Activity A:
Reproduce the BRIR filtering text from "2. The method" up to and including "signal to generate the respective binaural audio signal.".
Activity B:
Condense the paragraph of the BRIR filtering text beginning "2. The method of claim 1" into a short list that keeps its main facts.
Activity C:
Using the BRIR filtering text, mark each statement yes or no and quote the words that decide it: (i) There are fewer sub-groups than channels. (ii) The reflection filter is applied to each channel separately before the channels are combined. (iii) Head-related transfer functions are applied to the plurality of channels.

Reading text:
------------------------------------------------

Filtering with Binaural Room Impulse Responses with Content Analysis and Weighting

1. A method of binauralizing an audio signal, the method comprising for each of left and right: applying a respective plurality of binaural room impulse response (BRIR) filters to a plurality of channels of the audio signal to generate a respective binaural audio signal, wherein channels in the plurality of channels are grouped into a plurality of sub-groups, the number of sub-groups is less than the number of channels, and applying the respective plurality of BRIR filters comprises: for each respective sub-group of the plurality of sub-groups: generating a respective plurality of adaptively weighted channels, wherein generating the plurality of adaptively weighted channels for the respective sub-group comprises, for each respective channel of the respective sub-group, generating a respective adaptively weighted channel by applying adaptively determined weights to samples of the respective channel; combining the respective plurality of adaptively weighted channels to generate a combined signal; and applying a reflection filter to the combined signal to generate a filtered signal for the respective sub-group; applying head-related transfer functions (HRTFs) to the plurality of channels to generate HRTF filtered signals; and combining the filtered signals for the sub-groups with the HRTF filtered signals to generate the respective binaural audio signal.

2. The method of claim 1 , wherein, for each of left and right, applying the respective plurality of BRIR filters comprises: generating an additional plurality of adaptively weighted channels by applying additional adaptively determined weights to samples of the channels in the plurality of channels; combining the additional plurality of adaptively weighted channels to generate an additional combined signal; and applying a respective reverberation filter to the additional combined signal, wherein combining the filtered signals for the sub-groups with the HRTF filtered signals comprises combining the filtered signals for the sub-groups, the HRTF filtered signals, and the additional combined signal to generate the respective binaural audio signal.

------------------------------------------------

The data:
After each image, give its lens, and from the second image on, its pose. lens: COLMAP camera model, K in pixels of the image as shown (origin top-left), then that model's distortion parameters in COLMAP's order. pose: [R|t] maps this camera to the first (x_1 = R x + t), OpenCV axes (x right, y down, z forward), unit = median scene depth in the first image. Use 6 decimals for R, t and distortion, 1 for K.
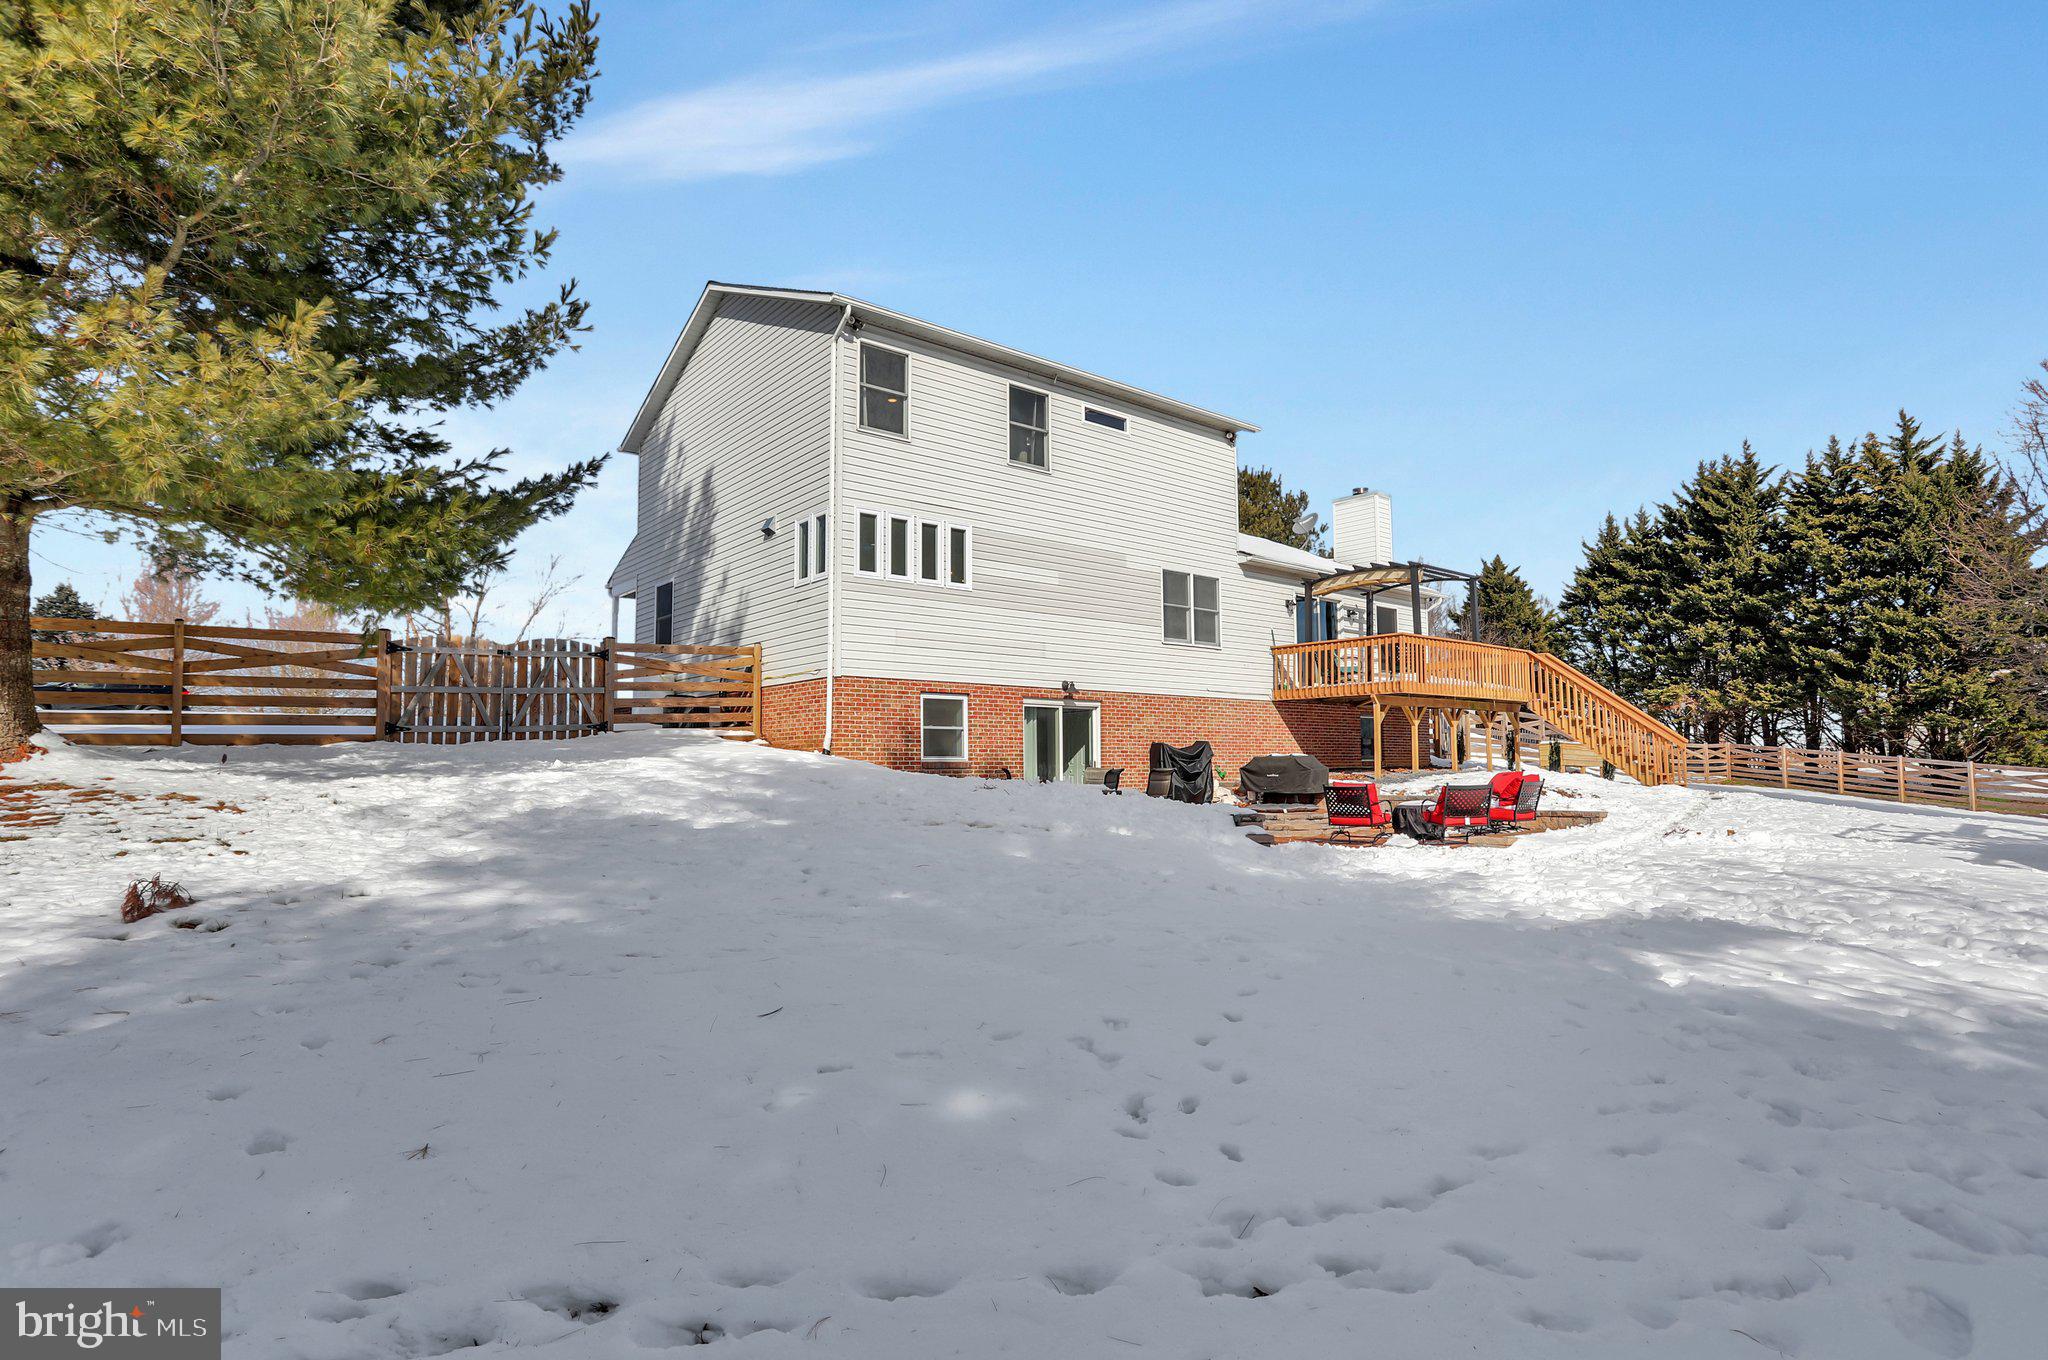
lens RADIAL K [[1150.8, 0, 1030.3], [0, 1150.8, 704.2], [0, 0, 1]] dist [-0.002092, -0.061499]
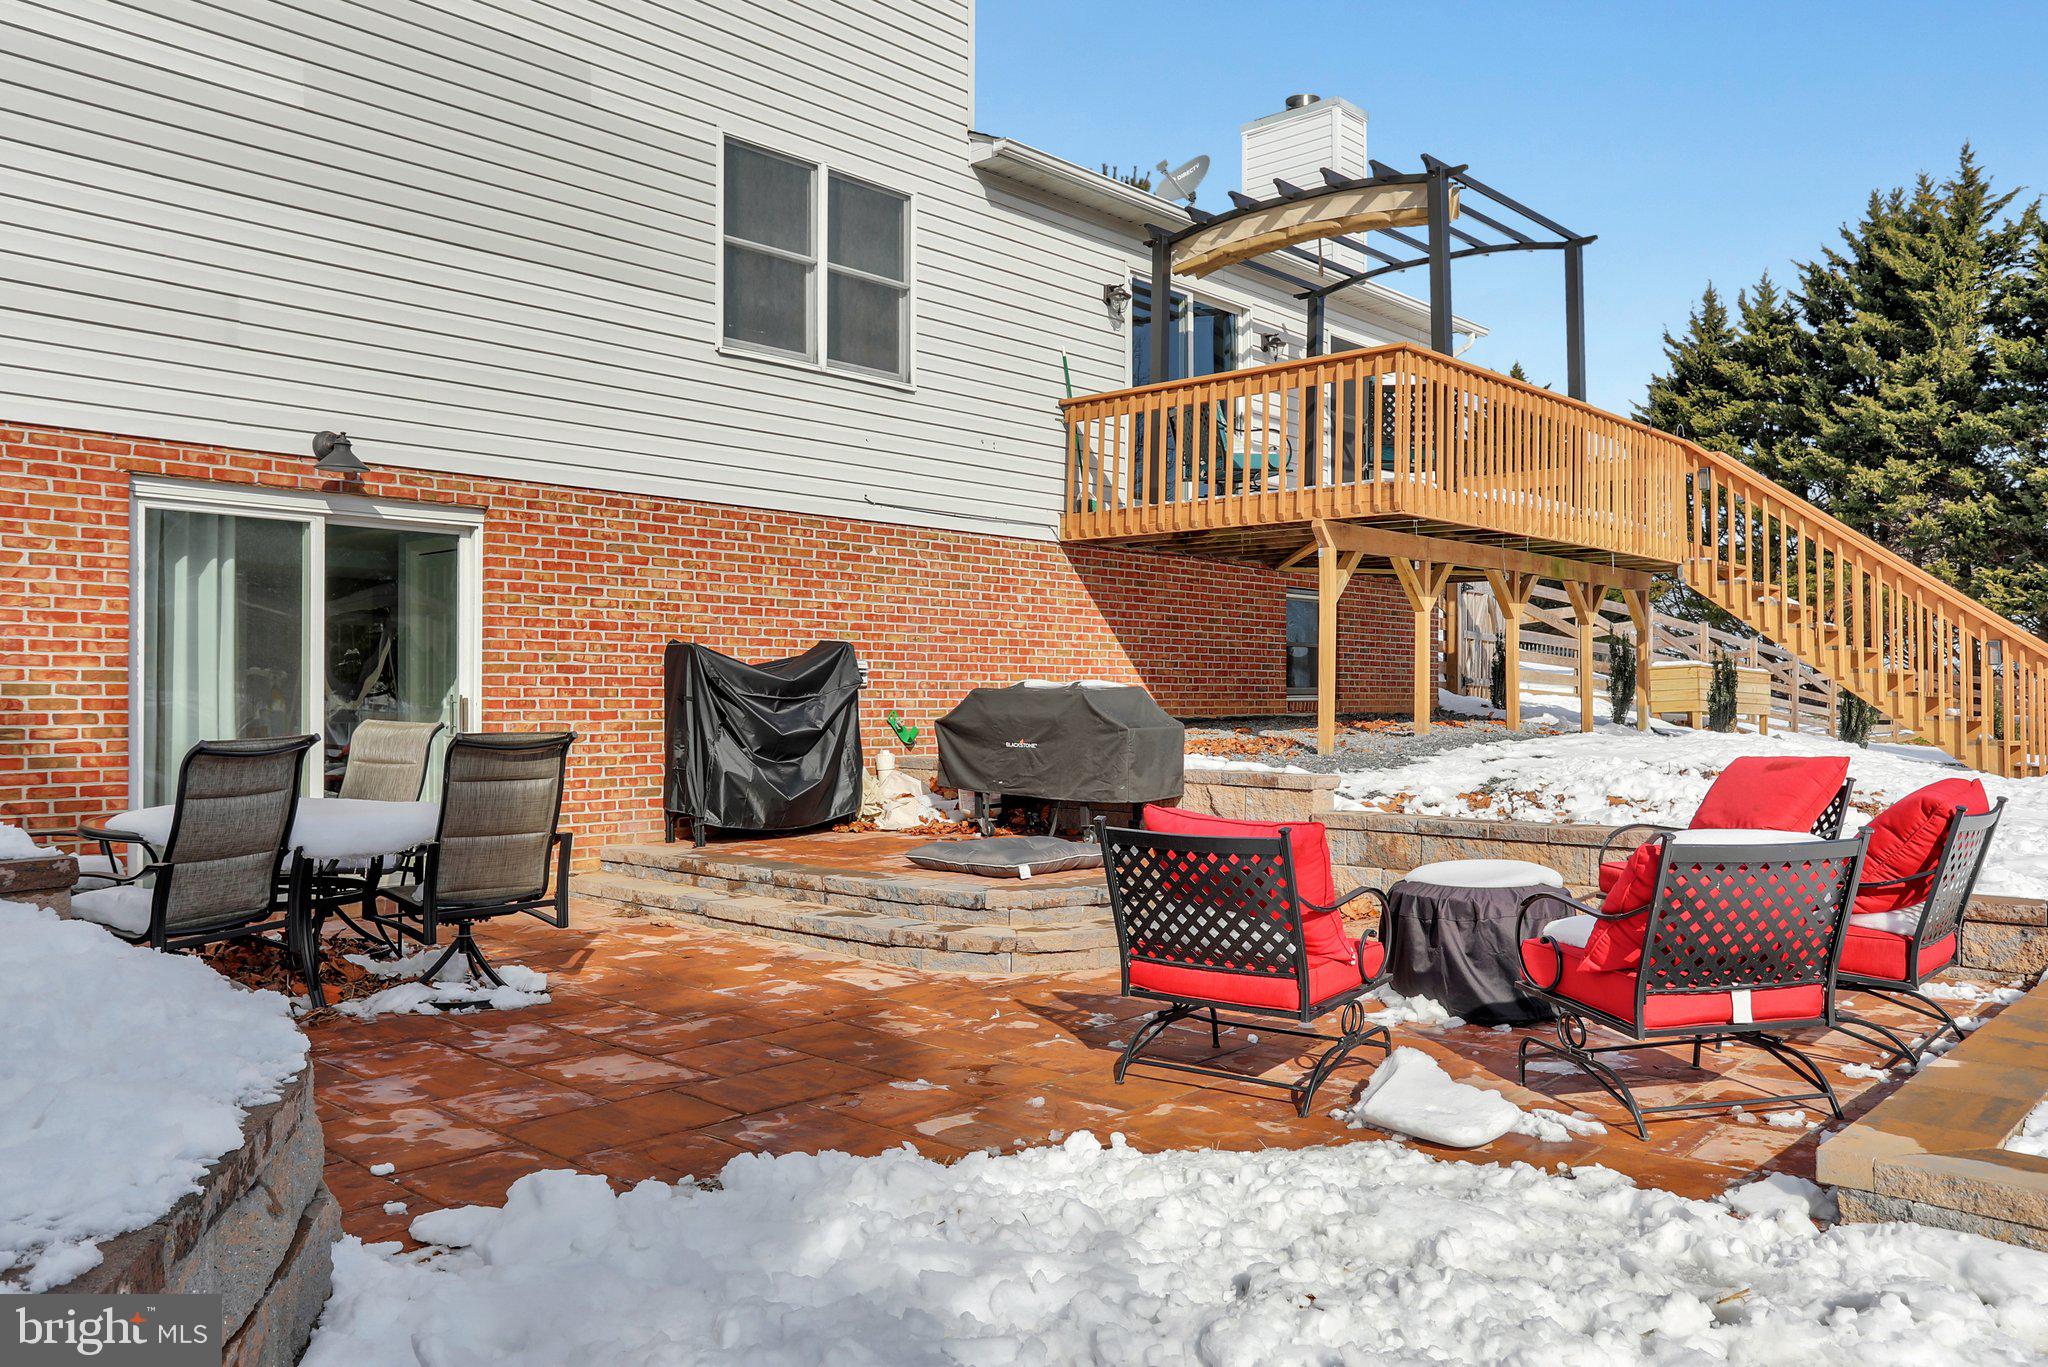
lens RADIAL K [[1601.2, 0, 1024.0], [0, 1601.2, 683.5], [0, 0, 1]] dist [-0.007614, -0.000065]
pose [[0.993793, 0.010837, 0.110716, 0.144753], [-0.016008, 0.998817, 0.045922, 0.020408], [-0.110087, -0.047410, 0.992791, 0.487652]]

------------------------------------------------

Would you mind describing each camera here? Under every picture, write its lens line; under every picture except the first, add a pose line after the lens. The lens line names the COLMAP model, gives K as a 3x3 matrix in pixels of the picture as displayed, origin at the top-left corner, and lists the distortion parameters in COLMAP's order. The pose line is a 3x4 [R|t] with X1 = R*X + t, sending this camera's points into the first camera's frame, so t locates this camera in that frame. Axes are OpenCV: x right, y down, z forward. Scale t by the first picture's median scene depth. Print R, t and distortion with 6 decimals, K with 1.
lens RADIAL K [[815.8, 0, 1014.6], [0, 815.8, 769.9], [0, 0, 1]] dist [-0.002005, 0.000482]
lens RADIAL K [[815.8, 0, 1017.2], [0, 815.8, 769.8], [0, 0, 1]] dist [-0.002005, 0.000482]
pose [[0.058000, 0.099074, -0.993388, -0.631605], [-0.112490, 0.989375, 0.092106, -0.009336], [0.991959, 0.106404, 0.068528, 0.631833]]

------------------------------------------------

Exercise solution A:
2. The method of claim 1 , wherein, for each of left and right, applying the respective plurality of BRIR filters comprises: generating an additional plurality of adaptively weighted channels by applying additional adaptively determined weights to samples of the channels in the plurality of channels; combining the additional plurality of adaptively weighted channels to generate an additional combined signal; and applying a respective reverberation filter to the additional combined signal, wherein combining the filtered signals for the sub-groups with the HRTF filtered signals comprises combining the filtered signals for the sub-groups, the HRTF filtered signals, and the additional combined signal to generate the respective binaural audio signal.

Exercise solution B:
For each of left and right, applying the BRIR filters also includes:
- generating an additional plurality of adaptively weighted channels by applying additional adaptively determined weights to samples of the channels
- combining these into an additional combined signal
- applying a respective reverberation filter to the additional combined signal
- producing the binaural audio signal by combining the sub-group filtered signals, the HRTF filtered signals and the additional combined signal

Exercise solution C:
(i) Yes: "the number of sub-groups is less than the number of channels"
(ii) No: "combining the respective plurality of adaptively weighted channels to generate a combined signal; and applying a reflection filter to the combined signal"
(iii) Yes: "applying head-related transfer functions (HRTFs) to the plurality of channels to generate HRTF filtered signals"